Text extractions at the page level
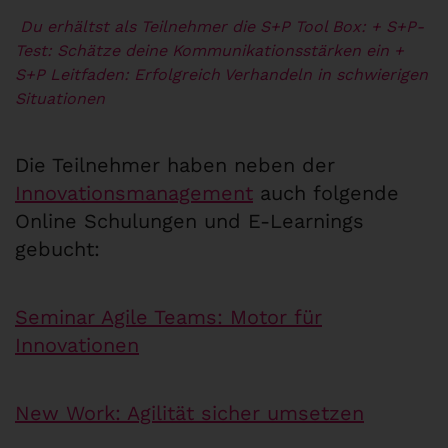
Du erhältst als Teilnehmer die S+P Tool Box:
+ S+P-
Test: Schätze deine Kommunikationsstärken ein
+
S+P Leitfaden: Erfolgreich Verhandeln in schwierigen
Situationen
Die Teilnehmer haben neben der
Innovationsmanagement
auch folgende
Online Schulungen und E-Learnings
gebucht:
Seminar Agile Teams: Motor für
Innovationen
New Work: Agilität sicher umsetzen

Task instructions
Write out every line of text from the records word for word, leaving out the picture.

Solution
Du erhältst als Teilnehmer die S+P Tool Box:
+ S+P-
Test: Schätze deine Kommunikationsstärken ein
+
S+P Leitfaden: Erfolgreich Verhandeln in schwierigen
Situationen
Die Teilnehmer haben neben der
Innovationsmanagement
auch folgende
Online Schulungen und E-Learnings
gebucht:
Seminar Agile Teams: Motor für
Innovationen
New Work: Agilität sicher umsetzen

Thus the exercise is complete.